In my last blog post I posed the question, “Can you imagine anyone, not wanting to be healthy?” In some ways, that seems like a silly question. But the reality is that every day, people make choices to ensure poor health. Why do we do this?
I spend a majority of my time coaching patients on healthy nutrition lifestyle choices and the impact they will have on present and future health. The first step that is critical for them or anyone desiring better health is to become aware. It’s amazing yet understandable that many people aren’t even aware they have health issues.
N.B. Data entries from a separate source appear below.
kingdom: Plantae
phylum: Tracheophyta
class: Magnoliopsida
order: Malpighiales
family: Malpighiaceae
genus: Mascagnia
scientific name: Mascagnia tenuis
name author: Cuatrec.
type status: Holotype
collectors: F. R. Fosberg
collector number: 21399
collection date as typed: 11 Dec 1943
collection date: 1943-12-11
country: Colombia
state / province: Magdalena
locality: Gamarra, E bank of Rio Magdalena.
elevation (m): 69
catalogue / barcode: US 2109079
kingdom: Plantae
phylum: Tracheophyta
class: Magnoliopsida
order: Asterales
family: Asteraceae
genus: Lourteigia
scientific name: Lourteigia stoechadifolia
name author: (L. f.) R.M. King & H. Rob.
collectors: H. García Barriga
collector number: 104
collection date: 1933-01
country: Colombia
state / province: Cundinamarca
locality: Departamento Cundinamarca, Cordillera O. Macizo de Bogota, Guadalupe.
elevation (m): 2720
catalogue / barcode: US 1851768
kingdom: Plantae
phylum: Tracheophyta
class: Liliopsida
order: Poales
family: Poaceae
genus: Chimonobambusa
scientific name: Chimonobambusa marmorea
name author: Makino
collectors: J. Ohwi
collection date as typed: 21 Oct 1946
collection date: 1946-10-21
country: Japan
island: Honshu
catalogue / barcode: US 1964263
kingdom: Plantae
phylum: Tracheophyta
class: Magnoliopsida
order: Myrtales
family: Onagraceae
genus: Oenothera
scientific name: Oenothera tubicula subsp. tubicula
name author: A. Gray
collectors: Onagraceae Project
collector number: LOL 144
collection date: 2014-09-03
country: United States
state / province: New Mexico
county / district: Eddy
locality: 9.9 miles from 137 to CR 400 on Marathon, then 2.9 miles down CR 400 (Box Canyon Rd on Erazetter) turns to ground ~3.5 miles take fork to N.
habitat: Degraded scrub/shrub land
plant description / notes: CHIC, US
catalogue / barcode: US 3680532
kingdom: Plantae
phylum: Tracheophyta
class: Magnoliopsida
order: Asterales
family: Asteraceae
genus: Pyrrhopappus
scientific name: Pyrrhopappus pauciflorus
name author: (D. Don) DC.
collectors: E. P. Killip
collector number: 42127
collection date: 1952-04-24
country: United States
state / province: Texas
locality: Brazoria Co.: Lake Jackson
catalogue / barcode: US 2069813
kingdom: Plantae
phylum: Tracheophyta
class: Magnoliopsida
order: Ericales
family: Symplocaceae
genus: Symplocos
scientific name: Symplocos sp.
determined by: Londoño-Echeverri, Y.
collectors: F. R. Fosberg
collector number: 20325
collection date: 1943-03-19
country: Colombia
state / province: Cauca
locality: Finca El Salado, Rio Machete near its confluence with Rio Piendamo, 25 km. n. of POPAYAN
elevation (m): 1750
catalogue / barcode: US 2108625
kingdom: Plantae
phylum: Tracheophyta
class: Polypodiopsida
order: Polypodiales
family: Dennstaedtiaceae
I spent years in denial about my own health. At first the symptoms were tolerable. They got worse, but it wasn’t all the time. Of course as time went on, the frequency increased until they became more the norm than not. Somewhere along the line I realized the pain and arthritis weren’t going to magically disappear. Chronic health issues can develop so gradually as to escape our alert.
This is compounded by the cultural obsession with taking and doing things to numb ourselves from the reality of what is really happening to our health, or life. Just turn on the TV and in a short while you’ll be bombarded with the advertising of pharmaceutical solutions to anything you could possibly feel – physically or mentally. We have been programmed to cover over the symptom and any investigation of cause. I call this cultural phenomenon, Symptomism.
Overcoming the systematic numbing of one’s awareness that a problem exists is the first step toward creating health. The next critical step is to ask the question, “Why did I lose my health?”